Do not run Xferity as root.

For SFTP flows in high-security environments, restrict SSH ciphers and key exchange algorithms:

security:
ssh_ciphers:
- aes256-gcm@openssh.com
- chacha20-poly1305@openssh.com
ssh_kex_algorithms:
- curve25519-sha256
- diffie-hellman-group16-sha512

Leaving these empty uses Go’s SSH library defaults, which are generally secure but include a wider algorithm set.

Configure HTTP and AS2 rate limiting to reduce abuse exposure:

http:
rate_limit:
enabled: true
requests_per_second: 10
burst: 30
as2_requests_per_second: 5
as2_burst: 20
as2_per_partner: true

AS2 per-partner rate limiting (as2_per_partner=true) applies the limit independently per partner AS2 ID, which is the most relevant protection for AS2 inbound.

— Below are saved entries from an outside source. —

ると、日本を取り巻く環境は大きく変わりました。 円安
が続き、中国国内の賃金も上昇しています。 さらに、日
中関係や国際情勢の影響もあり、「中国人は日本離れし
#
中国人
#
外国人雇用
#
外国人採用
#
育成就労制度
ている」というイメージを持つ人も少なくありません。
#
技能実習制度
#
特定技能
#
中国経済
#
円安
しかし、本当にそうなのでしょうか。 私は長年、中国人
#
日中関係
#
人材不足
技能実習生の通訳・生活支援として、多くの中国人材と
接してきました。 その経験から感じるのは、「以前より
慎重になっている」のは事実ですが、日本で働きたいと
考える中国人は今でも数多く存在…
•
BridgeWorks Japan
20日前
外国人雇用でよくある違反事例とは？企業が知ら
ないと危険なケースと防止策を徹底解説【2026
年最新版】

/metrics is behind authenticated admin access. Do not expose it publicly without authentication.

If your Prometheus setup cannot send auth headers, use a sidecar or network policy to restrict /metrics to the monitoring host.

Before enabling production scheduled flows:

  1. check the security posture page for Active Findings
  2. resolve or suppress all findings with documented justification
  3. verify no certificate expiry findings are present
  4. confirm all secret references resolve correctly (use xferity diag)
  5. confirm Partner Crypto Policy shows all required roles as healthy
  6. confirm hardened mode is on and no startup warnings remain

Keep all configuration, flow definitions, and partner definitions under version control:

  • enables audit history of changes
  • enables rollback when a bad config change causes failures
  • enables change review before production promotion

Never modify production configuration directly without a version-controlled change record.